Estratto

Inizia il 15 Novembre c.a. presso il teatro Nuovo Sala Gassman di Civitavecchia, il viaggio tra le musiche e i testi di Franco Califano. Scritto e diretto da Gennaro Testa, lo spettacolo che nasce da un'idea dello stesso regista, è un omaggio al "Califfo" nel primo anniversario della sua scomparsa, ma anche un pretesto per trascorrere ancora un po' di tempo in compagnia di brani e monologhi che ci hanno regalato così tanto. E riscoprirlo sotto una luce completamente diversa.
del 03/11/14 -

Buio e luna piena è uno spettacolo di teatro e musica. Un viaggio che attraversando la vita personale ed artistica del Califfo tenta di restituire o di presentare agli occhi di chi lo ha amato ma anche di chi lo ha fortemente criticato e condannato un Califano per quanto possibile diverso. Lasciare cioè la maggior parte della scena all'artista e all'uomo che egli è stato, e non al personaggio, anche se per moltissimi versi decisamente più affascinante.
Il titolo dello spettacolo “Buio e Luna piena” vuole sottolineare la linea che unisce le due metà di due mele, quella buia e cupa e quella invece che più rispecchia la sensibilità umana ed artistica di un Califano alla continua ricerca di qualcosa, di un sentimento, di una “conferma”, o semplicemente di un’ “emozione”. Ci sono alcune frasi, anzi per la verità in ogni brano cantato o recitato che sia, ci sono una o più frasi “rivelatrici” delle sue sofferenze intime, come ad esempio nel brano Chi sono io, “i sentimenti ormai ce li ho nelle mutande”. Califano in una intervista dice che a suo modo ha talmente amato il padre Salvatore che adesso non riesce più ad amare. In realtà, Califano ha vissuto la morte prematura del padre – avvenuta a soli 38 anni - come un vero e proprio tradimento. “Io credevo che sarebbe rimasto con me per sempre”. Invece il padre lo “abbandona” lo tradisce appunto. “la donna anche quella più pulita prima o poi le corna te le fa”. Questa frase svela il pensiero di Califano sulla sincerità dei rapporti umani. “Se perfino mio padre mi ha tradito figuriamoci gli altri”. Ed ecco perché Califano diventa una sorta di “strumento sessuale” rifugiando i coinvolgimenti emotivi, (anche se egli ricerca continuamente l’amore, sperando di poter appartenere ancora a qualcuno), ma i suoi sentimenti ormai sono relegati nelle mutande, probabilmente è l’unico modo che egli ha di proteggerli. Califano è un disilluso della vita, “chi sono io un uomo che ormai non da più spazio alle illusioni perché ora so che la felicità è appannaggio dei cretini”; un uomo che ha deciso di vivere fino in fondo il personaggio che gli è stato forzatamente cucito addosso, senza più dire nulla; “ non parlo più perché ho già detto quello che dovevo dire”, senza falsi moralismi Califano va per la sua strada; “e grazie a Dio non provo più a scalare un monte se è di vetro”; Il califfo vive giorno per giorno, circondato dai soli suoi amici, perfino le donne ormai negli ultimi anni lo hanno in qualche modo abbandonato. Il bel Califfo è stato irrimediabilmente “mutilato” dalla sua unica amica/nemica, la cocaina e per questo ha dovuto dismettere i suoi panni di conquistatore. Alla fine Califano termina la sua eccezionale esistenza in povertà, e l’unica volta in cui egli ha chiesto una mano, questa gli è stata rifiutata; “ mi sono sempre rifiutato di schierarmi politicamente, pur sapendo che questo era un errore che prima o poi avrei pagato.

Dati riportati
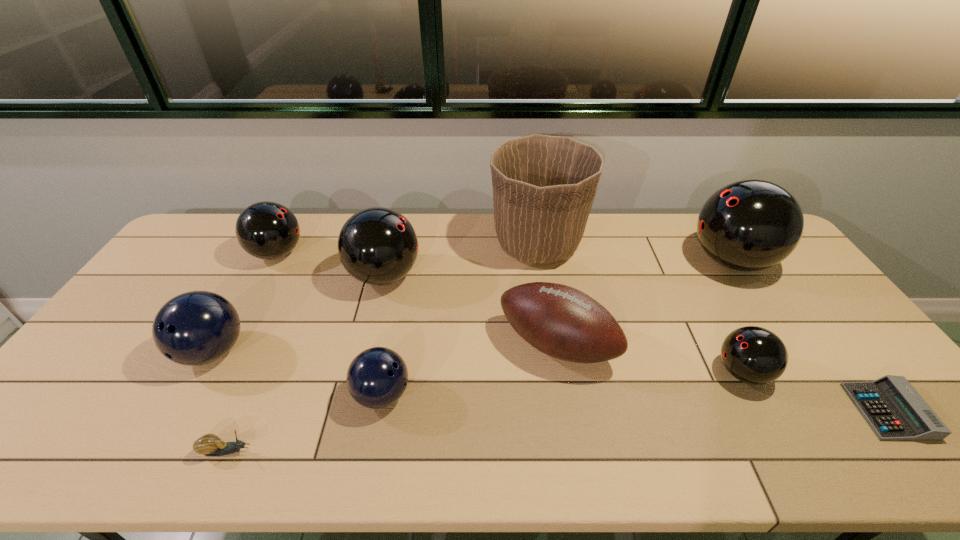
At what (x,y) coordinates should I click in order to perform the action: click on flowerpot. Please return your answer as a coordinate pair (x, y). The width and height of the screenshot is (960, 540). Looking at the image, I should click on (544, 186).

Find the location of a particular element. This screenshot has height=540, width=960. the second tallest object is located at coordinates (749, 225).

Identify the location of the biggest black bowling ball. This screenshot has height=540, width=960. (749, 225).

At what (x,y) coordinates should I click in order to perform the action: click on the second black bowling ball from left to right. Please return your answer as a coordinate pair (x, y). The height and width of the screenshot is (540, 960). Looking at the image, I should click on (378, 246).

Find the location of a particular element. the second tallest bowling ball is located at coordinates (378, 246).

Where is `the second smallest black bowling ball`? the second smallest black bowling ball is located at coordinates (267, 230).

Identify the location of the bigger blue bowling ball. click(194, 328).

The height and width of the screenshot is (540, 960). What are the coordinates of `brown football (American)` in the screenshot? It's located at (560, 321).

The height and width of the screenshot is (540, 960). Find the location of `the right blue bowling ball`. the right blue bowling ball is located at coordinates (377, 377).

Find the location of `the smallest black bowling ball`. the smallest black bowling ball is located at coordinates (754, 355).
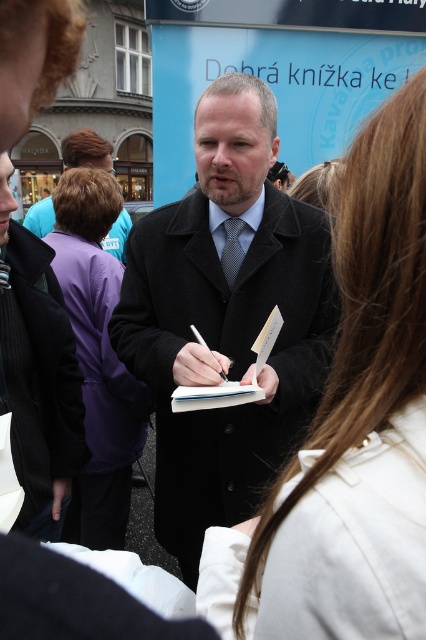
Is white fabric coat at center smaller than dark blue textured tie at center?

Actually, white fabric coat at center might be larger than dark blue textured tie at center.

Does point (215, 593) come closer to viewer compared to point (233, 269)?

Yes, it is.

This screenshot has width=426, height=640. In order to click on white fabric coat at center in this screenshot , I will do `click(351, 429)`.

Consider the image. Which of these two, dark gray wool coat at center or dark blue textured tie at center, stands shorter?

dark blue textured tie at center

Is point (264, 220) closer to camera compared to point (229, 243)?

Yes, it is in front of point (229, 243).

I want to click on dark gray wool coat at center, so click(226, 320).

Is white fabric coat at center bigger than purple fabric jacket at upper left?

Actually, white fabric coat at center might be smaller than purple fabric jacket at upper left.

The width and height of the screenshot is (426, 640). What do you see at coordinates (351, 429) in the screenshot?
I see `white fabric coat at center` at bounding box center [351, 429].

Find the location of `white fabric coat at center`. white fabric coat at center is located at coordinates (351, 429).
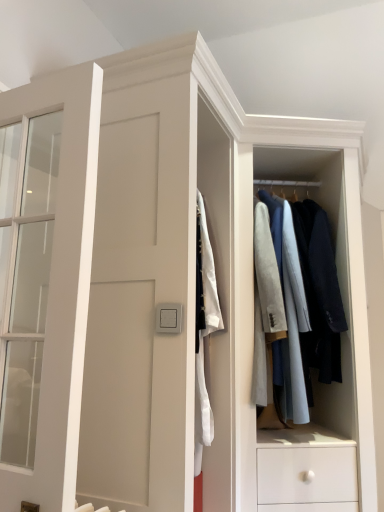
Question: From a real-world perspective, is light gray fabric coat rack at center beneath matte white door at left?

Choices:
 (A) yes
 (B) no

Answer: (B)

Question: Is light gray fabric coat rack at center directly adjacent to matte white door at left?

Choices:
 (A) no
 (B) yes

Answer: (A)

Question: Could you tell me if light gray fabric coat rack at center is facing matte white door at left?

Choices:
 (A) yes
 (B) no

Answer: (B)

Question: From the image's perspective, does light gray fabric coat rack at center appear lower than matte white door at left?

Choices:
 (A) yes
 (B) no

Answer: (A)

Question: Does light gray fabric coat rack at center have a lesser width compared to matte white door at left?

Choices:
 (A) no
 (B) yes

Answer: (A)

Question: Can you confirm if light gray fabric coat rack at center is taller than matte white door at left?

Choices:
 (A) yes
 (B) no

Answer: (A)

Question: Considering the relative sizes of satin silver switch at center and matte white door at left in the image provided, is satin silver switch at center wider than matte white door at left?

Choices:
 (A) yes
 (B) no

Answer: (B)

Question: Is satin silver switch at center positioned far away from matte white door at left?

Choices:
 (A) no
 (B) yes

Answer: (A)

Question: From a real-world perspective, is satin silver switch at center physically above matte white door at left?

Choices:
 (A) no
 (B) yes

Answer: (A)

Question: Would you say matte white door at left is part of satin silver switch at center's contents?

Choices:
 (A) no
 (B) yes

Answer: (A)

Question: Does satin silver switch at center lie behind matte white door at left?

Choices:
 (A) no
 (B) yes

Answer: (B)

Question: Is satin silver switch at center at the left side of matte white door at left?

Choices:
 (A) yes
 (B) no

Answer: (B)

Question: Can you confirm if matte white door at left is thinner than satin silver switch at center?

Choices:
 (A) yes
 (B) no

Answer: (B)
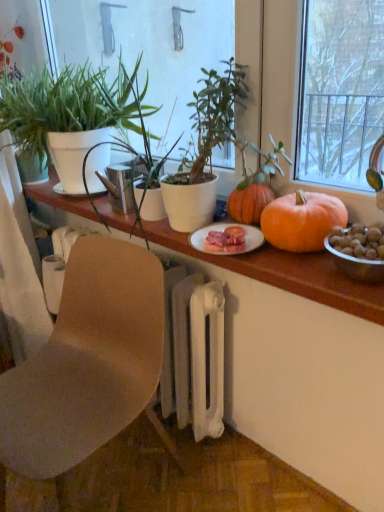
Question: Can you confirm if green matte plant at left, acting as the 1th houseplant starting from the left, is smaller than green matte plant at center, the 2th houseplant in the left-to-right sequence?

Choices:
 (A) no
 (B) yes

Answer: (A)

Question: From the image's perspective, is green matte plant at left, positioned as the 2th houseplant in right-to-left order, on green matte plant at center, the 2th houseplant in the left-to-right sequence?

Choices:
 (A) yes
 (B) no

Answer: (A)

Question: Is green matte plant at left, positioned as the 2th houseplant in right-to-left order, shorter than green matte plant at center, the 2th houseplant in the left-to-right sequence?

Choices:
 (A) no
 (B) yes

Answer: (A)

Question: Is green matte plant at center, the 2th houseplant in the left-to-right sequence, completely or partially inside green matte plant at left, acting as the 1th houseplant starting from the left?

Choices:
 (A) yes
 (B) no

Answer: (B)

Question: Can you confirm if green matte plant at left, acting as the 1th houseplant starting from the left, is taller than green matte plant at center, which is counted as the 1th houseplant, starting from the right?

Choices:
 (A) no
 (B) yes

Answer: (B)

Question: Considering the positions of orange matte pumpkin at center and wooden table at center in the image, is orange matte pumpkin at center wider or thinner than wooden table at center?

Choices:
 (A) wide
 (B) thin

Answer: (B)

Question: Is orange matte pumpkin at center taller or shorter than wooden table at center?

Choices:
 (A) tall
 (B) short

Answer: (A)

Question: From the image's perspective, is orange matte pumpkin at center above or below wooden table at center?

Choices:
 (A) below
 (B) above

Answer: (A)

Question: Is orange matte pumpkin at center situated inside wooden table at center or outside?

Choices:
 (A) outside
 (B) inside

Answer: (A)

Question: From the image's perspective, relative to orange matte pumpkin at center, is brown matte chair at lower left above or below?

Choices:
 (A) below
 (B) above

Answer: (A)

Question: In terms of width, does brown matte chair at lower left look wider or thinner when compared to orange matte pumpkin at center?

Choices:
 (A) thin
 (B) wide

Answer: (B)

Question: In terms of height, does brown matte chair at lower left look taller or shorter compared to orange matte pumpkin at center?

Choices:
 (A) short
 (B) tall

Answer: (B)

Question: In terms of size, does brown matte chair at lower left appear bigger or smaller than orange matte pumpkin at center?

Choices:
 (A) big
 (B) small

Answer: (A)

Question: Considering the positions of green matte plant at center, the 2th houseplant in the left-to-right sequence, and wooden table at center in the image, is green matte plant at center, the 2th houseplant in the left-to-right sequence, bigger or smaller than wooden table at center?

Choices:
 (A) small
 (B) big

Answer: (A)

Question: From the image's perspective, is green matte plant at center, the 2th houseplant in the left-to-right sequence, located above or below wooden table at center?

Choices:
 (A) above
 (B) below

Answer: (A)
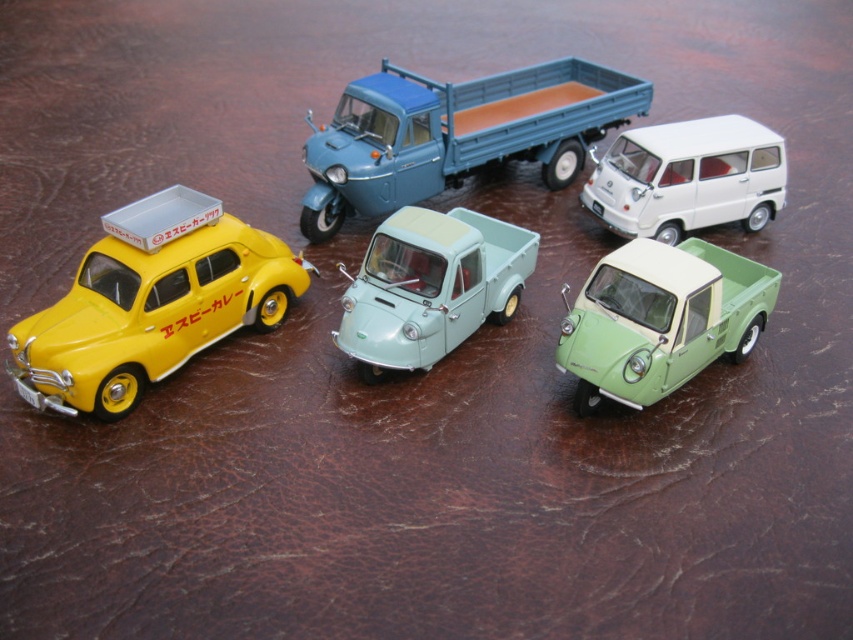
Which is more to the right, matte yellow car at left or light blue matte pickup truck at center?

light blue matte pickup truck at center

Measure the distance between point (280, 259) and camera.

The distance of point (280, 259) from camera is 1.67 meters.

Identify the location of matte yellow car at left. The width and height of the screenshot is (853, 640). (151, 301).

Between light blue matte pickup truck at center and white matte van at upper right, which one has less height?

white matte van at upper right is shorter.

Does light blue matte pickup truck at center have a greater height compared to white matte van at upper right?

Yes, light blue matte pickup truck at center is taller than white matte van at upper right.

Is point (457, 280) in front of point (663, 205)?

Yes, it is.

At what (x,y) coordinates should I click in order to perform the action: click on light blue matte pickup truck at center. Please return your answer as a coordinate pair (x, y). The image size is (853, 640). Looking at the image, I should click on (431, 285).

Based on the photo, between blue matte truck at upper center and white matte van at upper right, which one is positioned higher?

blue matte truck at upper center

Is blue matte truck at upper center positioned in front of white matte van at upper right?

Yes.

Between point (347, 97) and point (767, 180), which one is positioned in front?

Compito da svolgere
Nell'estratto sullo spettacolo dedicato a Califano, individua tutto ciò di cui Califano è detto «alla continua ricerca» e riportalo in un elenco.

Soluzione
- qualcosa
- un sentimento
- una «conferma»
- un'«emozione»